■ Texte fourni:
Face à l’émergence politique de la question raciale en France, on peut voir se dégager plusieurs types de réponses de gauche, qui ont toutes en communs d’être des d’avatars « respectables » d’un même discours raciste. Un même discours raciste qui fait des immigrés et des fils d’immigrés des facteurs de division et qui justifie leur invisibilisation, donc leur exclusion de la sphère politique.
Mais c’est encore le raciste Alain Soral qui synthétise le mieux ce discours, citons le donc ici :
« Le regroupement familial ne fut pas une naïveté humaniste de grand bourgeois qui plane, mais un projet pervers, dégueulasse : transformer les banlieues rouges à très forte conscience et solidarité de classe (avec un PCF à 30 %) en banlieues beurs.

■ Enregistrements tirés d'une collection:
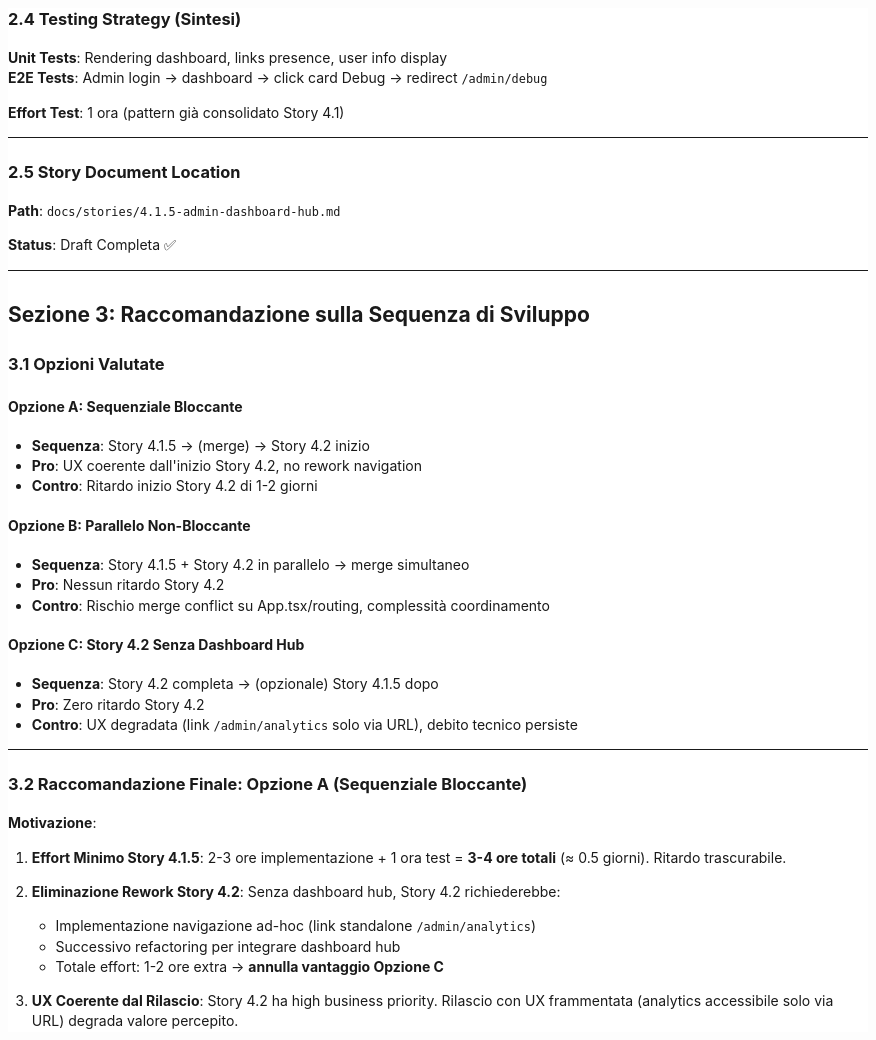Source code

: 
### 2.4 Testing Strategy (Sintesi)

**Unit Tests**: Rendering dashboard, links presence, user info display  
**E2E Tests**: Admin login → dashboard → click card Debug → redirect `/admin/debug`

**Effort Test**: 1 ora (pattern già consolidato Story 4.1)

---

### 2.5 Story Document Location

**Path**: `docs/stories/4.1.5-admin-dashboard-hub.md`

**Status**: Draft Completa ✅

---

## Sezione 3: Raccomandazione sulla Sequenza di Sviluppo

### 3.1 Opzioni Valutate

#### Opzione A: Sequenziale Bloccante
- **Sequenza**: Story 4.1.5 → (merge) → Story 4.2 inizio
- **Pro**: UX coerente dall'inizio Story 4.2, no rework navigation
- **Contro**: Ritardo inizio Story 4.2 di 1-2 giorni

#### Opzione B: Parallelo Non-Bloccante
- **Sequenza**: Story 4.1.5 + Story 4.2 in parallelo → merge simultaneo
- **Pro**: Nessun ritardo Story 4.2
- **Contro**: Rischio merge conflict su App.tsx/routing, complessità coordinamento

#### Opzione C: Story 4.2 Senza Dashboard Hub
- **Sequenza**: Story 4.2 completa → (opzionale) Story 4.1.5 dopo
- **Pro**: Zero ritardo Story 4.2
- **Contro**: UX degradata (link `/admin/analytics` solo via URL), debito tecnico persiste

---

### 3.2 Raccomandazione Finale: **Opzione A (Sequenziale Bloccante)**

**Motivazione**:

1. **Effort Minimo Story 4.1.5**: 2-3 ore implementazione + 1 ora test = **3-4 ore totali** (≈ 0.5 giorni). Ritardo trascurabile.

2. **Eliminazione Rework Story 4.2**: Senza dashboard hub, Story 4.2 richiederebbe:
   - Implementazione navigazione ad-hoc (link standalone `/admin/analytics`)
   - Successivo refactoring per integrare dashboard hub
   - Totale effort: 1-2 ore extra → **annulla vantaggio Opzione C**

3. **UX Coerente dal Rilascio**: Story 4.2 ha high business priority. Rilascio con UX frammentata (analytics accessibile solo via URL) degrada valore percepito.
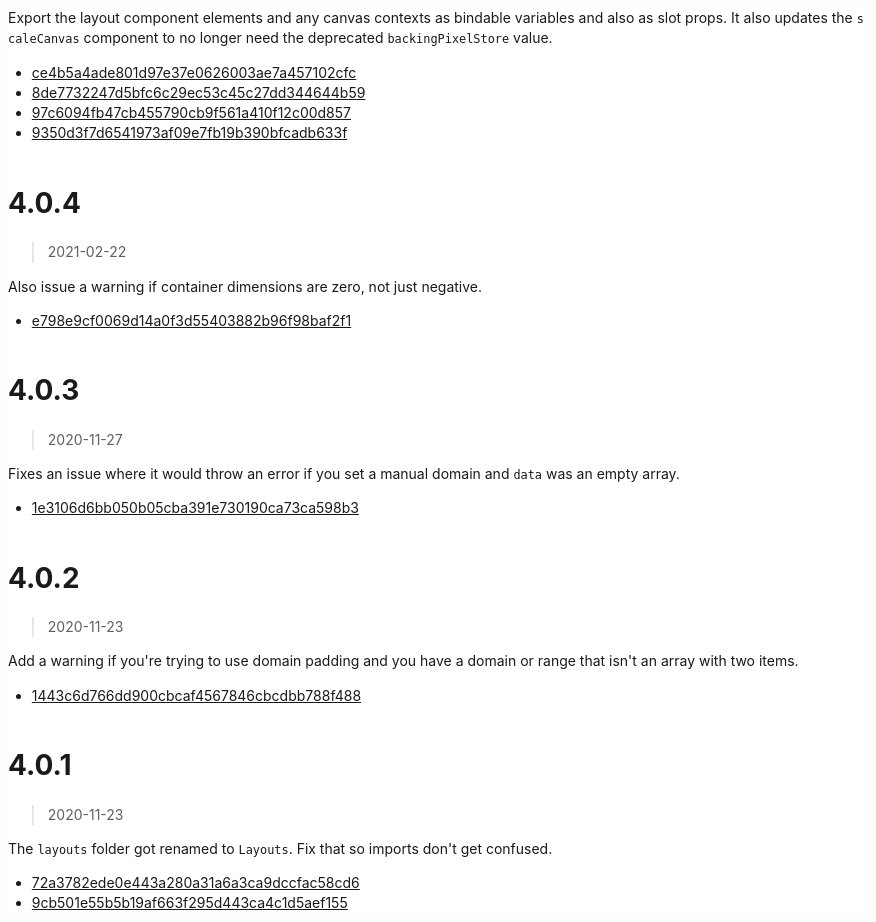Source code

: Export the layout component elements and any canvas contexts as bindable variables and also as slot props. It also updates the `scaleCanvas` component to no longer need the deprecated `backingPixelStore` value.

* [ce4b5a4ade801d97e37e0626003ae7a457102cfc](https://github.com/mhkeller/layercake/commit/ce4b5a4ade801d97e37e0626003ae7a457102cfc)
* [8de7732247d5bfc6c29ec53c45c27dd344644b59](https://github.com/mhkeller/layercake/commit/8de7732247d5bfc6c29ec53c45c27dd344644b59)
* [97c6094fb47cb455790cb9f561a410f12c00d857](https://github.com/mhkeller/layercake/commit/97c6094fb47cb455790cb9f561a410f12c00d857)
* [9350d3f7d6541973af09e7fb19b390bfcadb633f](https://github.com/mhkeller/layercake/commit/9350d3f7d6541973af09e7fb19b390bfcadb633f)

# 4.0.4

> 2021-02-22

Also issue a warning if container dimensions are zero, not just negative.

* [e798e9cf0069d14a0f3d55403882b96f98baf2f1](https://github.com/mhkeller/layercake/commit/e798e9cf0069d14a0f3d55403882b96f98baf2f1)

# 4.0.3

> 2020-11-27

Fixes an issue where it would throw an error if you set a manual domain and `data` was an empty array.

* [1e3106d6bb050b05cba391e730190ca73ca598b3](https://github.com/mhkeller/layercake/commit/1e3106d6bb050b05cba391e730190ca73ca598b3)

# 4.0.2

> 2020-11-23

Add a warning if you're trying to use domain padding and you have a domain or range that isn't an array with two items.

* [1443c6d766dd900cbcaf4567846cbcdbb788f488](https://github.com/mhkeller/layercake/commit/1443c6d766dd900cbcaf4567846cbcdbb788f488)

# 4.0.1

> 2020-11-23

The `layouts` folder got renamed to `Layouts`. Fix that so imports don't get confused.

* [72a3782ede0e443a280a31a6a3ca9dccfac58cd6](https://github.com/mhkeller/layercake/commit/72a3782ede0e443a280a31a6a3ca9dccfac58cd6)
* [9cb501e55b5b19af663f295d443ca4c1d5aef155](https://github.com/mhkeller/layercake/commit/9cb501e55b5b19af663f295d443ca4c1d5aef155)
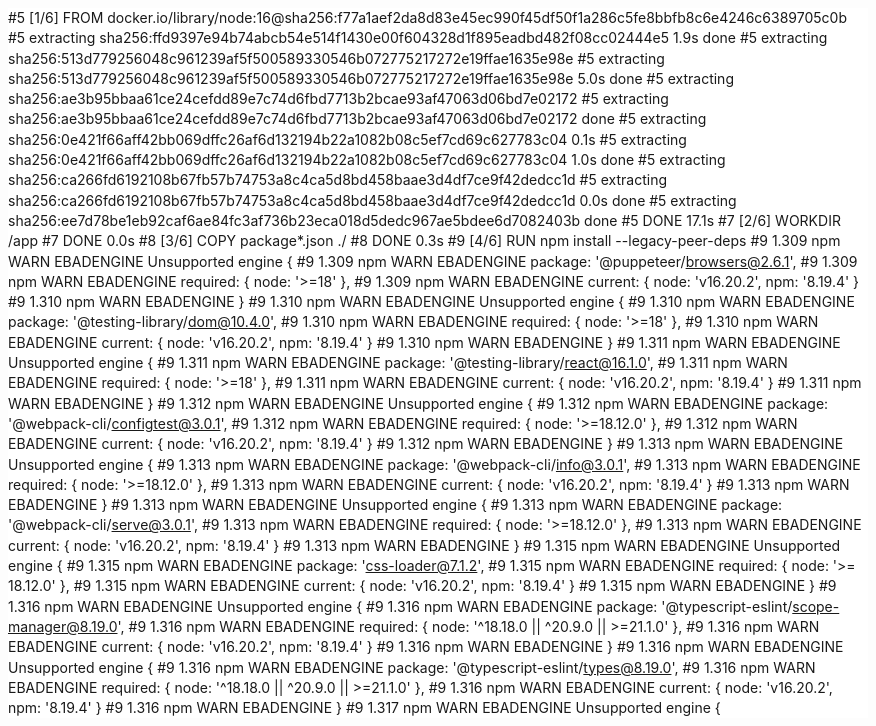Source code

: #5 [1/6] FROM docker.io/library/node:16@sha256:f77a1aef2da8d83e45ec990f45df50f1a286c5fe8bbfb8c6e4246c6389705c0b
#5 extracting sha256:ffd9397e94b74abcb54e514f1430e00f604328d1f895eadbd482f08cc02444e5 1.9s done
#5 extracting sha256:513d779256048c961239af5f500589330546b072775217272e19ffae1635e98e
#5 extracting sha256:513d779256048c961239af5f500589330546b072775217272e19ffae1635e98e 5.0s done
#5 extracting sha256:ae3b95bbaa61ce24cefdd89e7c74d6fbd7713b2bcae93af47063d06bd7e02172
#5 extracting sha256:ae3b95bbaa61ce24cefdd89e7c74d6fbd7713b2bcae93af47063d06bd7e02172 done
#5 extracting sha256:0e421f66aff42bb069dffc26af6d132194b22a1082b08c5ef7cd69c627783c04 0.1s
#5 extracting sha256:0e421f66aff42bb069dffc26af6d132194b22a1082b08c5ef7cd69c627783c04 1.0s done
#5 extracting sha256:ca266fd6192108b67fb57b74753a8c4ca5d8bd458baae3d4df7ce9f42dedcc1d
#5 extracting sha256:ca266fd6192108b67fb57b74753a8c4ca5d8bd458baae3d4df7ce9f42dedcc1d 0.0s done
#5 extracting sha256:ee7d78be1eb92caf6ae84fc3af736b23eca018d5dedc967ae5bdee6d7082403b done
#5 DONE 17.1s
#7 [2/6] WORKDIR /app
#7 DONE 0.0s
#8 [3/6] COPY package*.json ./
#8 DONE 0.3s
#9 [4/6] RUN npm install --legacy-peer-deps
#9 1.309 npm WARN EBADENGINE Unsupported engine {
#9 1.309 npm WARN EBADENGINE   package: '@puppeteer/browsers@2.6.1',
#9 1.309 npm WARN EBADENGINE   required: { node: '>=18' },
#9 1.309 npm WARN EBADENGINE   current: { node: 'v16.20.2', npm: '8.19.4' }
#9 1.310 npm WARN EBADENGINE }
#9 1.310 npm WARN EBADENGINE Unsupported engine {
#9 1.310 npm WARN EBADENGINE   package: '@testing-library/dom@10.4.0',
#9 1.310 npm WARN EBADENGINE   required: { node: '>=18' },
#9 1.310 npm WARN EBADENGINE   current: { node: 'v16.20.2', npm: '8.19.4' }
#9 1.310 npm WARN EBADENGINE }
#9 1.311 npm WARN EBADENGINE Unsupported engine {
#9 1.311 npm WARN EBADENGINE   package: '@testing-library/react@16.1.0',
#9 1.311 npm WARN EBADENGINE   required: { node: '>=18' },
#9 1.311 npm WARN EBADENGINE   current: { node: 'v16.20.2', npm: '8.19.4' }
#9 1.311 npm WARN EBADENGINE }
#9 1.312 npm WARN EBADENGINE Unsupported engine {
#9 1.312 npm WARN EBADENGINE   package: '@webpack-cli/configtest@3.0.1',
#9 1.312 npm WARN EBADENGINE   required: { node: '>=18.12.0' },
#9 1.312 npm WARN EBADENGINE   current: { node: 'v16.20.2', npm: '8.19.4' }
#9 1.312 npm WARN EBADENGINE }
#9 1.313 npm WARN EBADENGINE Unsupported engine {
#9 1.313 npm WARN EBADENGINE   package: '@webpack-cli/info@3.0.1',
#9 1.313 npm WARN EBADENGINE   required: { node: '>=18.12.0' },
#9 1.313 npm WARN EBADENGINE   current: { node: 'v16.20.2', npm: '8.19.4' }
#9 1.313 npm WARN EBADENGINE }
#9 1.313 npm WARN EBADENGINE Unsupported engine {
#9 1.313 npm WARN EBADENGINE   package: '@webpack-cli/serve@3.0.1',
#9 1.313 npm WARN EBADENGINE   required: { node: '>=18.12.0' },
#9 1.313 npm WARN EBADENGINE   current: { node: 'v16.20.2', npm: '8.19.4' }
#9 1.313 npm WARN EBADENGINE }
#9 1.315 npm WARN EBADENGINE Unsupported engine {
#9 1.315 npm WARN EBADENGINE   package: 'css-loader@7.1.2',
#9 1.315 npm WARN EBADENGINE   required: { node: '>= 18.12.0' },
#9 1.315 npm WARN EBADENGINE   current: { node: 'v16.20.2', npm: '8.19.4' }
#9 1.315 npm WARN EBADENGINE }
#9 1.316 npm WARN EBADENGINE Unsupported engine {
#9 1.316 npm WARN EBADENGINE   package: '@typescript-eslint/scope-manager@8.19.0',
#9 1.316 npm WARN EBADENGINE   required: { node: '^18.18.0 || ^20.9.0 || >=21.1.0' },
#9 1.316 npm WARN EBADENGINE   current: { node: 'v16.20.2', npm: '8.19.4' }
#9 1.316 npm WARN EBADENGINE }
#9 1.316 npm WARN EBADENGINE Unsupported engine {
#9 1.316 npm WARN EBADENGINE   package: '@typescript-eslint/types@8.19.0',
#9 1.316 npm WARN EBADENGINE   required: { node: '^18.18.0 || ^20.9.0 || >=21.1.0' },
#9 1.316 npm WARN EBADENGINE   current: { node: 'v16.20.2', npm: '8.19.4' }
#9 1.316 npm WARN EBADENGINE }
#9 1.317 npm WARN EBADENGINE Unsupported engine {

■ Tâches à réaliser:
1. D'après le texte fourni, qui synthétise le mieux ce discours raciste ?
2. Reproduisez la partie de la liste qui s'ouvre sur sa première ligne et se termine par la ligne contenant "Export the layout", ces deux lignes comprises, en omettant les images.

■ Réponses:
1. Alain Soral.

2.
Source code

: 
### 2.4 Testing Strategy (Sintesi)

**Unit Tests**: Rendering dashboard, links presence, user info display  
**E2E Tests**: Admin login → dashboard → click card Debug → redirect `/admin/debug`

**Effort Test**: 1 ora (pattern già consolidato Story 4.1)

---

### 2.5 Story Document Location

**Path**: `docs/stories/4.1.5-admin-dashboard-hub.md`

**Status**: Draft Completa ✅

---

## Sezione 3: Raccomandazione sulla Sequenza di Sviluppo

### 3.1 Opzioni Valutate

#### Opzione A: Sequenziale Bloccante
- **Sequenza**: Story 4.1.5 → (merge) → Story 4.2 inizio
- **Pro**: UX coerente dall'inizio Story 4.2, no rework navigation
- **Contro**: Ritardo inizio Story 4.2 di 1-2 giorni

#### Opzione B: Parallelo Non-Bloccante
- **Sequenza**: Story 4.1.5 + Story 4.2 in parallelo → merge simultaneo
- **Pro**: Nessun ritardo Story 4.2
- **Contro**: Rischio merge conflict su App.tsx/routing, complessità coordinamento

#### Opzione C: Story 4.2 Senza Dashboard Hub
- **Sequenza**: Story 4.2 completa → (opzionale) Story 4.1.5 dopo
- **Pro**: Zero ritardo Story 4.2
- **Contro**: UX degradata (link `/admin/analytics` solo via URL), debito tecnico persiste

---

### 3.2 Raccomandazione Finale: **Opzione A (Sequenziale Bloccante)**

**Motivazione**:

1. **Effort Minimo Story 4.1.5**: 2-3 ore implementazione + 1 ora test = **3-4 ore totali** (≈ 0.5 giorni). Ritardo trascurabile.

2. **Eliminazione Rework Story 4.2**: Senza dashboard hub, Story 4.2 richiederebbe:
   - Implementazione navigazione ad-hoc (link standalone `/admin/analytics`)
   - Successivo refactoring per integrare dashboard hub
   - Totale effort: 1-2 ore extra → **annulla vantaggio Opzione C**

3. **UX Coerente dal Rilascio**: Story 4.2 ha high business priority. Rilascio con UX frammentata (analytics accessibile solo via URL) degrada valore percepito.
Source code

: Export the layout component elements and any canvas contexts as bindable variables and also as slot props. It also updates the `scaleCanvas` component to no longer need the deprecated `backingPixelStore` value.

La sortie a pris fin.